Her geçen günle beraber zenginler daha zengin olurken fakirler de daha fakir oluyor. Zenginlerin sayısı yıllar içinde 5, 10 ya da 50, 100 kişi artarken, fakirlerin sayısı 50 milyon, 100 milyon ya da 500 milyon, 1 milyar kişi artıyor.
Raporda çarpıcı bir rakam daha var. En zenginlerin servetinde yüzde 12’lik artış yaşanırken en fakirlerin serveti ise yüzde 11 azaldı.
Her geçen günle beraber zenginler servetlerine 2.5 milyar dolar ilave ediyorlar. Her gün 2.5 milyar dolar 2 bin 208 kişinin cebine gidiyor.
Bu nasıl bir dünya oldu?
Kuşkusuz bu eşitsizlik bugün ortaya çıkmadı. Dün de vardı. Bundan önceki binlerce yılda da vardı. Ama boyutları itibarıyla bu bir ilk oldu. Dahası bu korkunç eşitsizlik giderek daha da artıyor.
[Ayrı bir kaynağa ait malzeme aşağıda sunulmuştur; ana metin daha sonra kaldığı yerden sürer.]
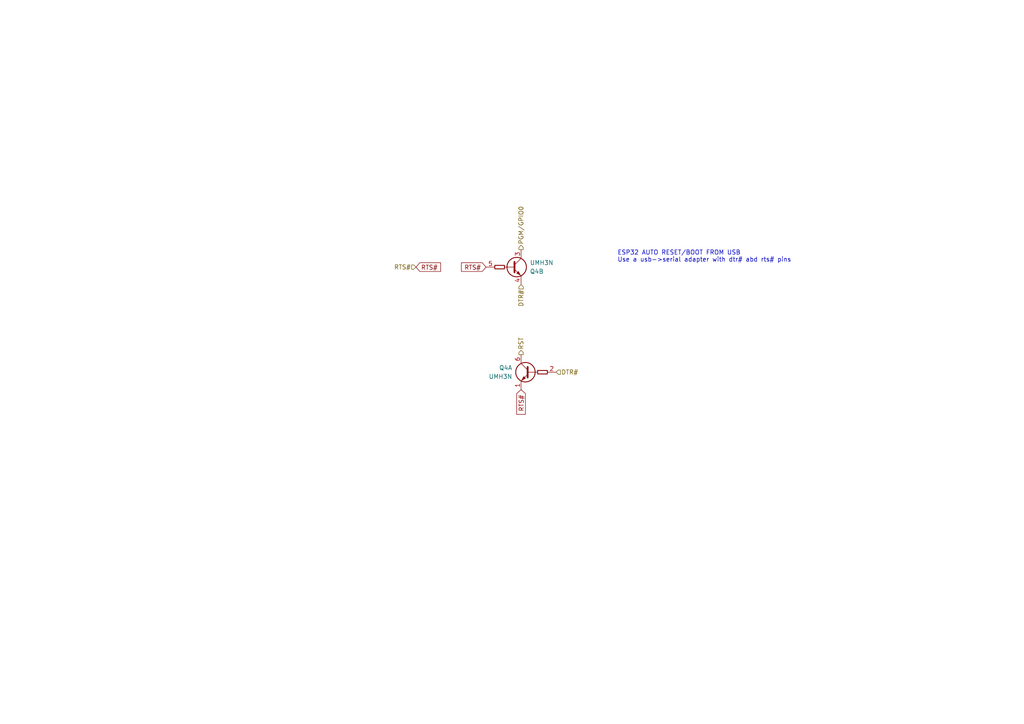
<source format=kicad_sch>
(kicad_sch (version 20230121) (generator eeschema)

  (uuid ef0f8ee8-496b-40a9-a791-b7b22a841cde)

  (paper "A4")

  


  (text "ESP32 AUTO RESET/BOOT FROM USB\nUse a usb->serial adapter with dtr# abd rts# pins\n"
    (at 179.07 76.2 0)
    (effects (font (size 1.27 1.27)) (justify left bottom))
    (uuid 1ea83ba1-6c9b-41da-8fdc-d0ba5db45dbd)
  )

  (global_label "RTS#" (shape input) (at 140.97 77.47 180) (fields_autoplaced)
    (effects (font (size 1.27 1.27)) (justify right))
    (uuid 2241b56d-a96c-46f9-8608-a016fd7c2185)
    (property "Intersheetrefs" "${INTERSHEET_REFS}" (at 133.3471 77.47 0)
      (effects (font (size 1.27 1.27)) (justify right) hide)
    )
  )
  (global_label "RTS#" (shape input) (at 151.13 113.03 270) (fields_autoplaced)
    (effects (font (size 1.27 1.27)) (justify right))
    (uuid 4aa4853a-5cc2-4aaf-b4f8-fb920fe1950e)
    (property "Intersheetrefs" "${INTERSHEET_REFS}" (at 151.2094 120.1602 90)
      (effects (font (size 1.27 1.27)) (justify right) hide)
    )
  )
  (global_label "RTS#" (shape input) (at 120.65 77.47 0) (fields_autoplaced)
    (effects (font (size 1.27 1.27)) (justify left))
    (uuid 9fac0dfa-994d-42ae-a75c-c671b093ff04)
    (property "Intersheetrefs" "${INTERSHEET_REFS}" (at 128.2729 77.47 0)
      (effects (font (size 1.27 1.27)) (justify left) hide)
    )
  )

  (hierarchical_label "RST" (shape output) (at 151.13 102.87 90) (fields_autoplaced)
    (effects (font (size 1.27 1.27)) (justify left))
    (uuid 07ea7f5c-3848-4a78-9a48-2782a8b739c8)
  )
  (hierarchical_label "RTS#" (shape input) (at 120.65 77.47 180) (fields_autoplaced)
    (effects (font (size 1.27 1.27)) (justify right))
    (uuid 3963ab7f-1795-4463-9f5e-bd68c02249c3)
  )
  (hierarchical_label "DTR#" (shape input) (at 161.29 107.95 0) (fields_autoplaced)
    (effects (font (size 1.27 1.27)) (justify left))
    (uuid 53462c7e-43a4-4a1e-a100-55d4fc5b8781)
  )
  (hierarchical_label "DTR#" (shape input) (at 151.13 82.55 270) (fields_autoplaced)
    (effects (font (size 1.27 1.27)) (justify right))
    (uuid b7567660-e1ed-4f37-83b0-8017d1592e23)
  )
  (hierarchical_label "PGM{slash}GPIO0" (shape output) (at 151.13 72.39 90) (fields_autoplaced)
    (effects (font (size 1.27 1.27)) (justify left))
    (uuid bdc273b9-c9df-4766-82ea-61040e9b6efa)
  )

  (symbol (lib_id "Transistor_BJT:UMH3N") (at 146.05 77.47 0) (unit 2)
    (in_bom yes) (on_board yes) (dnp no) (fields_autoplaced)
    (uuid 1ba0b60c-051e-48db-b126-14aedc71c3e9)
    (property "Reference" "Q4" (at 153.67 78.7401 0)
      (effects (font (size 1.27 1.27)) (justify left))
    )
    (property "Value" "UMH3N" (at 153.67 76.2001 0)
      (effects (font (size 1.27 1.27)) (justify left))
    )
    (property "Footprint" "Package_TO_SOT_SMD:SOT-363_SC-70-6" (at 146.177 88.646 0)
      (effects (font (size 1.27 1.27)) hide)
    )
    (property "Datasheet" "http://rohmfs.rohm.com/en/products/databook/datasheet/discrete/transistor/digital/emh3t2r-e.pdf" (at 149.86 77.47 0)
      (effects (font (size 1.27 1.27)) hide)
    )
    (pin "1" (uuid c179a205-2578-40a4-a343-091bc97947e5))
    (pin "2" (uuid e6c3cdae-67e2-4ddf-9023-b6a0557b107c))
    (pin "6" (uuid 8a51bf45-cf68-45e2-a7ef-cd26c06fee9b))
    (pin "3" (uuid 6f26fb9c-77b2-444d-b8c0-c23c17f4d3ea))
    (pin "4" (uuid 7ae91900-fde6-468e-af0b-72e4a6b7a2de))
    (pin "5" (uuid abb60fff-1012-46b3-842a-1f90229be814))
    (instances
      (project "ESP-methanesense"
        (path "/51bbc301-ea4a-44e0-84a7-cf42c64443ca"
          (reference "Q4") (unit 2)
        )
        (path "/51bbc301-ea4a-44e0-84a7-cf42c64443ca/7bd22bd8-5206-481e-8608-a65259395027"
          (reference "Q1") (unit 2)
        )
      )
      (project "opengeiger"
        (path "/8a0213a9-e710-4867-a1ff-72258b44c96e"
          (reference "Q4") (unit 2)
        )
      )
    )
  )

  (symbol (lib_id "Transistor_BJT:UMH3N") (at 156.21 107.95 0) (mirror y) (unit 1)
    (in_bom yes) (on_board yes) (dnp no) (fields_autoplaced)
    (uuid b6725f0b-9017-4fd7-9e4d-2c83c5c06000)
    (property "Reference" "Q4" (at 148.59 106.6799 0)
      (effects (font (size 1.27 1.27)) (justify left))
    )
    (property "Value" "UMH3N" (at 148.59 109.2199 0)
      (effects (font (size 1.27 1.27)) (justify left))
    )
    (property "Footprint" "Package_TO_SOT_SMD:SOT-363_SC-70-6" (at 156.083 119.126 0)
      (effects (font (size 1.27 1.27)) hide)
    )
    (property "Datasheet" "http://rohmfs.rohm.com/en/products/databook/datasheet/discrete/transistor/digital/emh3t2r-e.pdf" (at 152.4 107.95 0)
      (effects (font (size 1.27 1.27)) hide)
    )
    (pin "1" (uuid 2b6ff290-78e0-479d-a44a-f86d202820ec))
    (pin "2" (uuid c977c3cd-5733-4c54-b6c5-256748a7c304))
    (pin "6" (uuid 417831c3-1c21-4a40-a1d8-04ce515d0f30))
    (pin "3" (uuid 075d7479-0e24-45b1-a7fc-840548808c92))
    (pin "4" (uuid d39bb39c-0a5b-46bb-ae52-7425c08e77b3))
    (pin "5" (uuid f398de88-d2d5-455f-9cf6-8ea725979ffa))
    (instances
      (project "ESP-methanesense"
        (path "/51bbc301-ea4a-44e0-84a7-cf42c64443ca"
          (reference "Q4") (unit 1)
        )
        (path "/51bbc301-ea4a-44e0-84a7-cf42c64443ca/7bd22bd8-5206-481e-8608-a65259395027"
          (reference "Q1") (unit 1)
        )
      )
      (project "opengeiger"
        (path "/8a0213a9-e710-4867-a1ff-72258b44c96e"
          (reference "Q4") (unit 1)
        )
      )
    )
  )
)

</source>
Dünya nüfusu hızla artıyor. 1802’de 1 milyar olan dünya nüfusu, 125 yıl sonra 1927’de 2 milyar, 1961’de 3 milyar oldu. Sonraki neredeyse her 10, 15 yılda 1 milyar artarak günümüzde 7.5 milyara ulaştı.
Zenginlik de dünya nüfusuna paralel arttı. Ama bölüşüm eşitsiz olduğundan zenginler daha zengin olurken fakirler de daha fakir olmaktan kurtulamadı.
Dünya’nın bu ana çelişkisi çözülmeden dünya yaşanabilir olamaz. Afrika’da insanlar açlıktan ölürken dünyada artan zenginlik belli ellerde toplanırsa bu büyük bir çelişkidir ve bu çelişki çözümlenmeden dünya yaşanabilir olmaz.
Rapordan birkaç rakam daha.
* 2015’ten bu yana en zengin yüzde 1’lik kesimin toplam serveti dünyanın geri kalan yüzde 99’unun servetinden daha fazla oldu.
* Oxfam uzmanları küresel eşitsizliğin azaltılması için zenginlerden yüzde 0.5 oranında servet vergisi alınmasını önerdi. Bu oran sayesinde hiç okula gidemeyen 262 milyon çocuk eğitilebilir ve 3.3 milyon insanı kurtaracak sağlık hizmeti verilebilir.
* Yeni kanıtlar dünyada 3.4 milyar kişinin, ki bu neredeyse dünya nüfusunun yarısı yoksulluk içinde ve günde 5.50 dolardan daha az miktarla yaşamaya çalışıyor.
Özetle dünya giderek daha eşitsiz olmakla kalmıyor, yaşanabilir olmaktan uzaklaşıyor. Güney’den, kuzeye ya da doğudan, batıya ölümüne yaşanan göçlerin ana nedeni işte bu eşitsizliktir.
Dünya bu kadar eşitsiz olmamalıdır. Dünya’yı yönetenler bu ana çelişkiyi çözümlemeye ve giderek artan eşitsizliği bir biçimde çözümlemezlerse 5.50 dolardan daha az miktarla yaşamaya çalışan yığınlardaki öfke daha da büyüyecek ve dünya yönetilemez olacak.
Bu çelişki çözümlenmeden ve dünya nimetlerinin nisbeten daha adaletli bölüşülmesi sağlanmadan dünya yaşanabilir olamaz.